If you are showing up as the head hooper each week and have some flight time under your belt, it's likely that folks seeing new moves will ask for some instruction. If one person tries, another is going to join in. Soon it will be just like a class!
Teaching people new hoop moves is a blast, but, if you were hoping to get a place to jam with other hoopers, it can be tough to be in teacher mode the whole time - especially if the group is a free get together. Have a plan in place if you don't want to teach the whole time; as in, the first half hour is "free teach" for Q&A and instruction, but the last half hour is for free spin time.
If it is in a park or school, it's also important to keep an eye on the kiddies. Some times they may not understand that the hoops are only to be borrowed, and I'v had hoops walk away from me more than once during larger jams.

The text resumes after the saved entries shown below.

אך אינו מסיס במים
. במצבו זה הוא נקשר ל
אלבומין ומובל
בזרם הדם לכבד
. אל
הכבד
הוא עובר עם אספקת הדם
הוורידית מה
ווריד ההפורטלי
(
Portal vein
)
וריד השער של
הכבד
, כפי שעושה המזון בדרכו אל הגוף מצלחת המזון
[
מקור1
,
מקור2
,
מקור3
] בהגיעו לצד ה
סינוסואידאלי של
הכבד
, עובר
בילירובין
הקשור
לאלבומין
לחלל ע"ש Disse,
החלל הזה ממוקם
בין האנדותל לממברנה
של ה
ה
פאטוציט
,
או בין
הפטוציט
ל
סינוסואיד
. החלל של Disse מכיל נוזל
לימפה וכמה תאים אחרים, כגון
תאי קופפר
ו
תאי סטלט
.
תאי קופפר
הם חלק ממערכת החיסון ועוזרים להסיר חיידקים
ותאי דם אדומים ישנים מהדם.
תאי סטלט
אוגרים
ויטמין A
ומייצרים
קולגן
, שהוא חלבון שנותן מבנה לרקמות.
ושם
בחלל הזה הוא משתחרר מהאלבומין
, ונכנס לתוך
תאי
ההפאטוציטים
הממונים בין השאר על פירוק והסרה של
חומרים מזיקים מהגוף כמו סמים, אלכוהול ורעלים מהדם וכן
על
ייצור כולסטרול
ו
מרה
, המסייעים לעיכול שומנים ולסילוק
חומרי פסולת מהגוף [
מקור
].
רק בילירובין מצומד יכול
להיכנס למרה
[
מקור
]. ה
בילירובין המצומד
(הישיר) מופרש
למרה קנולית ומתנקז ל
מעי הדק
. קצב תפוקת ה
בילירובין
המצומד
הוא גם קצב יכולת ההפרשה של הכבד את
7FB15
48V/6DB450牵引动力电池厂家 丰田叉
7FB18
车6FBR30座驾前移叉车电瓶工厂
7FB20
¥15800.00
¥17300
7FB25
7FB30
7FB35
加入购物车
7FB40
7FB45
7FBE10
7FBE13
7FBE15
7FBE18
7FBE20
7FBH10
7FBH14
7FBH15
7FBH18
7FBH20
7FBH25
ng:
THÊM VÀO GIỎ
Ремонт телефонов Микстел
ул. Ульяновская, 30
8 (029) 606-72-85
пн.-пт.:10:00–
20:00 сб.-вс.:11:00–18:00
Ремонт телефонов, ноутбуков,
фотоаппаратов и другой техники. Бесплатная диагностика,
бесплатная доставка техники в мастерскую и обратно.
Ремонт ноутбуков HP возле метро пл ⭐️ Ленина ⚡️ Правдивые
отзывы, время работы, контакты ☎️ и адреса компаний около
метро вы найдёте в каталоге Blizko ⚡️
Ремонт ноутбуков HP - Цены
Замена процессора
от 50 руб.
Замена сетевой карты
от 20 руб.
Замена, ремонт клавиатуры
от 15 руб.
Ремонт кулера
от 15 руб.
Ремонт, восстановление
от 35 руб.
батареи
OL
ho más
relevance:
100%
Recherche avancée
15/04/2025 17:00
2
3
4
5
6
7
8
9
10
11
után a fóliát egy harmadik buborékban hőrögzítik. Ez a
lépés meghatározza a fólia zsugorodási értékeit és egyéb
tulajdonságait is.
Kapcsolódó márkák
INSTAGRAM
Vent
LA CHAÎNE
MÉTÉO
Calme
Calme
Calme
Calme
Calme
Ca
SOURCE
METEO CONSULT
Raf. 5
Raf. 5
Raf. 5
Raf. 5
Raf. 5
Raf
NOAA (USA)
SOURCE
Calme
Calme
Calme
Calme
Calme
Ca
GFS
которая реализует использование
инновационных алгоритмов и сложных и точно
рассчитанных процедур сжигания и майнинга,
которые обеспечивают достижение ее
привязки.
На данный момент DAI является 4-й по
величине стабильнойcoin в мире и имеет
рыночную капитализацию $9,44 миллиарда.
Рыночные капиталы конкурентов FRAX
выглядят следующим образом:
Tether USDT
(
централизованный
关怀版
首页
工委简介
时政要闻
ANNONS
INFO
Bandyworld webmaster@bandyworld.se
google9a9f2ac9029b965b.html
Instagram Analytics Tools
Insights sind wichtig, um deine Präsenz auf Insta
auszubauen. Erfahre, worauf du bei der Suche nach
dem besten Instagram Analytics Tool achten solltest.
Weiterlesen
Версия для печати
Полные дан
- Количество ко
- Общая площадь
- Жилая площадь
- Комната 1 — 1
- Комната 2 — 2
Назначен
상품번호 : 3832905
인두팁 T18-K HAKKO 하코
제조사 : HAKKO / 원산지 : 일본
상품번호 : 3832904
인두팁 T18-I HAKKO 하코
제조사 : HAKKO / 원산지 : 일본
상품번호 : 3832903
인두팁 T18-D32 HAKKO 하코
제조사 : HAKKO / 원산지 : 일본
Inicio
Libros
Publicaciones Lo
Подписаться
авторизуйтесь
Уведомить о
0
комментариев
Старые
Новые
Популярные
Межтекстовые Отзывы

Anyone attending the group who is meaning rude, disrespectful or disruptive - don't hesitate to ask them to leave. In my experience, the only rude folks were the ones who were doing so out of embarrassment or anxiety - but that is no excuse to make the group feel uncomfortable. It can be rough to ask someone to leave, especially when the event is so casual, but just asking them to please let the group operate in a friendly environment, as intended, can help.
Asking for help keeping a look out for hoops from any regular hoopers and taking a minute at the start of the jam to go over basic ground rules can make jams run much more smoothly. If new folks walk up, introduce yourself and let them know what's up.
Hoop jams can be a great time and a wonderful way to build a new community. With hard work, a great attitude, and dedication you never know how it will grow. If you start one up, remember have fun, be consistent, be you and happy hooping!